Bloc de texte:

La task force est composée des cabinets ministériels responsables et départements concernés: premier ministre, Asile, Fonction publique, Défense, Santé, Justice, Régie des Bâtiments, Mobilité et Intérieur ainsi que les administrations Fedasil, BOSA, Défense, SPF Santé, Régie des Bâtiments, SNCB, Infrabel et le Centre de crise national.

Notre groupe s’est toujours inquiété du manque d’anticipation de ce gouvernement. Il est en effet regrettable que la mise en place de cette task force ait été décidée aussi tard, près de deux ans après le début de la crise de l’accueil alors que les acteurs de terrain n’ont eu de cesse de tirer la sonnette d’alarme sur le manque de places depuis le début de la législature et même avant.

Notre groupe n’a pas manqué également de souligner le manque de concertation au sein du gouvernement. Il semblerait que l’arrivée de l’hiver – et peut-être des prochaines élections – ait enfin poussé les membres du gouvernement à mettre la main à la pâte, ce qui permettra – je l’espère – de renforcer l’offre d’accueil via la mise à disposition de bâtiments de la Régie des Bâtiments, de la Défense, de la Fonction publique, de la SNCB, etc.

Données fournies:
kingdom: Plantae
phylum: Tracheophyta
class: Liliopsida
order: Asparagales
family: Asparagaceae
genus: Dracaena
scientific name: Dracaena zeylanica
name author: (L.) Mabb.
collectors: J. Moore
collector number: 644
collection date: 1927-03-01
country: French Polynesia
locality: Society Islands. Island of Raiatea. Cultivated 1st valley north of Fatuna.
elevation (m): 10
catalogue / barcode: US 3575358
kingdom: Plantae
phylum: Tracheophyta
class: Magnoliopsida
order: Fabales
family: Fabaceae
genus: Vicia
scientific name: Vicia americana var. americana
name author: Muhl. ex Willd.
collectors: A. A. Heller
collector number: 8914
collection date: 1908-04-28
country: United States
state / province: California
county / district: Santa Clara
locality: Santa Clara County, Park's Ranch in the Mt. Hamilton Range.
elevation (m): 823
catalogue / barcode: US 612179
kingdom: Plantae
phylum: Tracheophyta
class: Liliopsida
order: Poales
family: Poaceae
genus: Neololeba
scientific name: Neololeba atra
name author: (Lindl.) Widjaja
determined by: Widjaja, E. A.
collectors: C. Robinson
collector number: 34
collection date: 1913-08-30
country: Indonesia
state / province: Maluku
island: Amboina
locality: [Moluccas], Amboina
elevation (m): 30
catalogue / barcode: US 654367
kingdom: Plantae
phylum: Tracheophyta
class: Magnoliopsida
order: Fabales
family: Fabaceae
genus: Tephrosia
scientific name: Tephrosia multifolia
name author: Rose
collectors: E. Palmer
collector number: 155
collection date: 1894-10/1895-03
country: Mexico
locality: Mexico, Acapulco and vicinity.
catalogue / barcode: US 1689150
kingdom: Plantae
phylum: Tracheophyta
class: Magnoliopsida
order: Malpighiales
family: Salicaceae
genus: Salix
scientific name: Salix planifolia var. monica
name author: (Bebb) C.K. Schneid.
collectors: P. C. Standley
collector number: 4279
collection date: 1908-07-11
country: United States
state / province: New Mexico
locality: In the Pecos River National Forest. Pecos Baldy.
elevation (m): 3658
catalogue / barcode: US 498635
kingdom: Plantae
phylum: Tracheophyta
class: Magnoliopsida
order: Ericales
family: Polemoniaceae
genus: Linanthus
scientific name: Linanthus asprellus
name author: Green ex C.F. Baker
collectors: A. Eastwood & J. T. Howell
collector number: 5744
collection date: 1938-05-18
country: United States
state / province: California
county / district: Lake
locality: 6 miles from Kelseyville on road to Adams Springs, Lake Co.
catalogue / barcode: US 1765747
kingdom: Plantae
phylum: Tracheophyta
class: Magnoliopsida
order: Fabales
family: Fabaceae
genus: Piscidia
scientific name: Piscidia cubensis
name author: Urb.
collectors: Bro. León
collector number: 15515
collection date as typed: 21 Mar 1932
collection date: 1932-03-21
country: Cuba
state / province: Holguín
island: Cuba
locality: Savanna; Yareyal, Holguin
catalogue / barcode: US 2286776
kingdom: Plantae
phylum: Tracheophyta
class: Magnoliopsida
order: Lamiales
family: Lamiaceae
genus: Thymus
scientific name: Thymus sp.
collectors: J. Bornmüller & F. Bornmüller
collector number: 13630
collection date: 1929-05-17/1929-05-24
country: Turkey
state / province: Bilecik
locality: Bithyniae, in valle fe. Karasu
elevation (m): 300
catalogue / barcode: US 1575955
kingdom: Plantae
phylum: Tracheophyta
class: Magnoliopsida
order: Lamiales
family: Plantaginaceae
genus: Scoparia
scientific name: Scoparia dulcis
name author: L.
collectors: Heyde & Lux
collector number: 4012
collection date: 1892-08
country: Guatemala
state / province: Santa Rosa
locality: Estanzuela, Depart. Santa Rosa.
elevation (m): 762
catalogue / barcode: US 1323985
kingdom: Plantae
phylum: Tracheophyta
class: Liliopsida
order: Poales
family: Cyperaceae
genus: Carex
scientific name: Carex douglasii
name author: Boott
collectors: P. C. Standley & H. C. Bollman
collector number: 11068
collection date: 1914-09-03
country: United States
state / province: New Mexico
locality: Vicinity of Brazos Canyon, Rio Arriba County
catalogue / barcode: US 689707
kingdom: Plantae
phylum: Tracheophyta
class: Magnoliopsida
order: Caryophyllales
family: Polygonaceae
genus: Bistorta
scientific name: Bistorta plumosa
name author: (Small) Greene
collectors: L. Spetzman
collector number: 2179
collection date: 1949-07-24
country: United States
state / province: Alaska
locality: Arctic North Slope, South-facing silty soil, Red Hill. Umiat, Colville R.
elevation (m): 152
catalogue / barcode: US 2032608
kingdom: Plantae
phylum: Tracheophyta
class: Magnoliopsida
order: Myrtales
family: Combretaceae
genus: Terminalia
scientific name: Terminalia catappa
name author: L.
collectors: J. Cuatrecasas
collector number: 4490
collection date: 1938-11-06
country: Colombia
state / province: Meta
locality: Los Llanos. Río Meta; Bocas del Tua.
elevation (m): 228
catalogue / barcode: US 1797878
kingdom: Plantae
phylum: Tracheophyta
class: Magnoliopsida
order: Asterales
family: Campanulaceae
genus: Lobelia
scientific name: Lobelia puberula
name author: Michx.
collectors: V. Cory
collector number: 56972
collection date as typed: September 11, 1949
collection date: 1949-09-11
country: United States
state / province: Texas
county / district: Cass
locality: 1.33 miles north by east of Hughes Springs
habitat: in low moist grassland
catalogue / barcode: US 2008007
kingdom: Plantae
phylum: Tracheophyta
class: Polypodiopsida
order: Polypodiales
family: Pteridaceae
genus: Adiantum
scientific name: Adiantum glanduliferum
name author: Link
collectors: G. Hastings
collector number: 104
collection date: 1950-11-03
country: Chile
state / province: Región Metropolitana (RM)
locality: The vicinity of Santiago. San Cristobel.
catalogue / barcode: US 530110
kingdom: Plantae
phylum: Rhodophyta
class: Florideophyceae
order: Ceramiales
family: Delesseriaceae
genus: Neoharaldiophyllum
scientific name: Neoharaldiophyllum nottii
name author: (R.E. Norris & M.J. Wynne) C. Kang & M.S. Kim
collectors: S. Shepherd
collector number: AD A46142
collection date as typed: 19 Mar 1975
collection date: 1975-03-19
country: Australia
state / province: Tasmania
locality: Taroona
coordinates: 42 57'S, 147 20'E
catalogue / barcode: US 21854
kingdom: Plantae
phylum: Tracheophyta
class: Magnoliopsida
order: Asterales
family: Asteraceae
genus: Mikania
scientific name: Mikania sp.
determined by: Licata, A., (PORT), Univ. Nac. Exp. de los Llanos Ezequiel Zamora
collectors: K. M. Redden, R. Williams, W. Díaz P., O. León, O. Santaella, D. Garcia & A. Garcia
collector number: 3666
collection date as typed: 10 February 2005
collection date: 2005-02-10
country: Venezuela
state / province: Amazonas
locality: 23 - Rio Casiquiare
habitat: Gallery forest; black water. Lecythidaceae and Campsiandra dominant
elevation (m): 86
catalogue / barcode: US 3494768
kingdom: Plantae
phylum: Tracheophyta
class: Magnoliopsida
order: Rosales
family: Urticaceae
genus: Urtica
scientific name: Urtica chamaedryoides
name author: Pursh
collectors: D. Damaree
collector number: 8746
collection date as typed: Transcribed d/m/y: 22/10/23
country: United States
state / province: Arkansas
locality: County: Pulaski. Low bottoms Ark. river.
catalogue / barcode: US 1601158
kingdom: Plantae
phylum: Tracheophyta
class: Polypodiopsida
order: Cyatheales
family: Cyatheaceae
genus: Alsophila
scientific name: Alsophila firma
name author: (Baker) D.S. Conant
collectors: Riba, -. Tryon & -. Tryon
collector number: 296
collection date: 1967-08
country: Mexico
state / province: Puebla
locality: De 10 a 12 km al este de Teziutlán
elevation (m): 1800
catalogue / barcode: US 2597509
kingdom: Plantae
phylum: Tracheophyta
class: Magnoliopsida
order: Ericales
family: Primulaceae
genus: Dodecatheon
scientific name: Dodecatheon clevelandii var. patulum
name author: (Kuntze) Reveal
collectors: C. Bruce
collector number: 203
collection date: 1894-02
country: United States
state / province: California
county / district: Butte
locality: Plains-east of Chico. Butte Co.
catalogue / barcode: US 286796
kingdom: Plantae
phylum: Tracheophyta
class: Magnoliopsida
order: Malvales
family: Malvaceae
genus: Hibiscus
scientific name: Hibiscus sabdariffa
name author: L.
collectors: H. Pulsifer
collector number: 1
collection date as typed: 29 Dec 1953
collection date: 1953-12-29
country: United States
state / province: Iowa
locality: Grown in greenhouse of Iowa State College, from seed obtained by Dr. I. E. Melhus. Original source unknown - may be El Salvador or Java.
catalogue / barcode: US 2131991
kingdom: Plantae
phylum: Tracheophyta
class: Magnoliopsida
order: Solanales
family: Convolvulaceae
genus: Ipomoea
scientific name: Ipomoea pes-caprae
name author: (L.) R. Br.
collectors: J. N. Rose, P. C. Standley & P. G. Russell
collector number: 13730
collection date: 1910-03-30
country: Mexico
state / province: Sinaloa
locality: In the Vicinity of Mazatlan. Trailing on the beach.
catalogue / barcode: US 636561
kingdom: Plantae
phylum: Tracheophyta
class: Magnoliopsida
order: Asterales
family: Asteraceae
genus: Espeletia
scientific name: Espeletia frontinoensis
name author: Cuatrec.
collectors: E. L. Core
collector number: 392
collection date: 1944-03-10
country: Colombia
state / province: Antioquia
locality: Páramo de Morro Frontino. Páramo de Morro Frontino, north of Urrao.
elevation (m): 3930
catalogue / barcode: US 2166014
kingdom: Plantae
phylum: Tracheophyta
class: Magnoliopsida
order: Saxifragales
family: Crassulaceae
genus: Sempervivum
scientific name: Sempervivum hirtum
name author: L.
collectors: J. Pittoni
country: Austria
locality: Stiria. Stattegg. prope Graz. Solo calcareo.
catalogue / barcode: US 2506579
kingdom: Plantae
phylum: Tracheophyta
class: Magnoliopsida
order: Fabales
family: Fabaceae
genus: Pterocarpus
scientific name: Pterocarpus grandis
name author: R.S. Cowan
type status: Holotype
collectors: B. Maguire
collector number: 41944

Liste des tâches:
(a) Réécrivez en CSV à deux colonnes, champ et valeur, les enregistrements allant de la ligne qui contient "collectors: S. Shepherd" jusqu'à la ligne qui contient "collector number: 203", ces deux lignes comprises. Mettez une ligne par entrée, chaque champ entre guillemets et les sauts de ligne remplacés par des espaces.
(b) Prolongez le texte sur la task force chargée de l'accueil à partir de sa dernière phrase.

Réponses aux tâches:
(a)
champ,valeur
"collectors:","S. Shepherd"
"collector number:","AD A46142"
"collection date as typed:","19 Mar 1975"
"collection date:","1975-03-19"
"country:","Australia"
"state / province:","Tasmania"
"locality:","Taroona"
"coordinates:","42 57'S, 147 20'E"
"catalogue / barcode:","US 21854"
"kingdom:","Plantae"
"phylum:","Tracheophyta"
"class:","Magnoliopsida"
"order:","Asterales"
"family:","Asteraceae"
"genus:","Mikania"
"scientific name:","Mikania sp."
"determined by:","Licata, A., (PORT), Univ. Nac. Exp. de los Llanos Ezequiel Zamora"
"collectors:","K. M. Redden, R. Williams, W. Díaz P., O. León, O. Santaella, D. Garcia & A. Garcia"
"collector number:","3666"
"collection date as typed:","10 February 2005"
"collection date:","2005-02-10"
"country:","Venezuela"
"state / province:","Amazonas"
"locality:","23 - Rio Casiquiare"
"habitat:","Gallery forest; black water. Lecythidaceae and Campsiandra dominant"
"elevation (m):","86"
"catalogue / barcode:","US 3494768"
"kingdom:","Plantae"
"phylum:","Tracheophyta"
"class:","Magnoliopsida"
"order:","Rosales"
"family:","Urticaceae"
"genus:","Urtica"
"scientific name:","Urtica chamaedryoides"
"name author:","Pursh"
"collectors:","D. Damaree"
"collector number:","8746"
"collection date as typed:","Transcribed d/m/y: 22/10/23"
"country:","United States"
"state / province:","Arkansas"
"locality:","County: Pulaski. Low bottoms Ark. river."
"catalogue / barcode:","US 1601158"
"kingdom:","Plantae"
"phylum:","Tracheophyta"
"class:","Polypodiopsida"
"order:","Cyatheales"
"family:","Cyatheaceae"
"genus:","Alsophila"
"scientific name:","Alsophila firma"
"name author:","(Baker) D.S. Conant"
"collectors:","Riba, -. Tryon & -. Tryon"
"collector number:","296"
"collection date:","1967-08"
"country:","Mexico"
"state / province:","Puebla"
"locality:","De 10 a 12 km al este de Teziutlán"
"elevation (m):","1800"
"catalogue / barcode:","US 2597509"
"kingdom:","Plantae"
"phylum:","Tracheophyta"
"class:","Magnoliopsida"
"order:","Ericales"
"family:","Primulaceae"
"genus:","Dodecatheon"
"scientific name:","Dodecatheon clevelandii var. patulum"
"name author:","(Kuntze) Reveal"
"collectors:","C. Bruce"
"collector number:","203"

(b)
Cela fait deux ans que nous vivons une situation de détresse inhumaine à nos portes et les acteurs de terrain, dont notamment Fedasil, les associations et les communes, se trouvent encore bien seuls à gérer l’accueil. Par conséquent, mon groupe appelle inlassablement à trouver rapidement des solutions. Il ne s’agirait en effet pas de se réunir une énième fois sans qu’aucun effort ne soit consenti par l’ensemble des membres de ce gouvernement pour mettre fin au chaos de l’accueil.

Madame la secrétaire d’Etat, la task force s’est réunie hier ou avant-hier et se réunira vraisemblablement la semaine prochaine.

  • Quelle est sa feuille de route et quelles sont les échéances?
  • Où en est la piste de duplication en Wallonie, via la Fédération Wallonie-Bruxelles, de l’initiative prise en Flandre de recourir aux centres de jeunesse et de vacances?
  • La task force vient s’ajouter au plan d’hiver. Comment le travail va-t-il s’articuler?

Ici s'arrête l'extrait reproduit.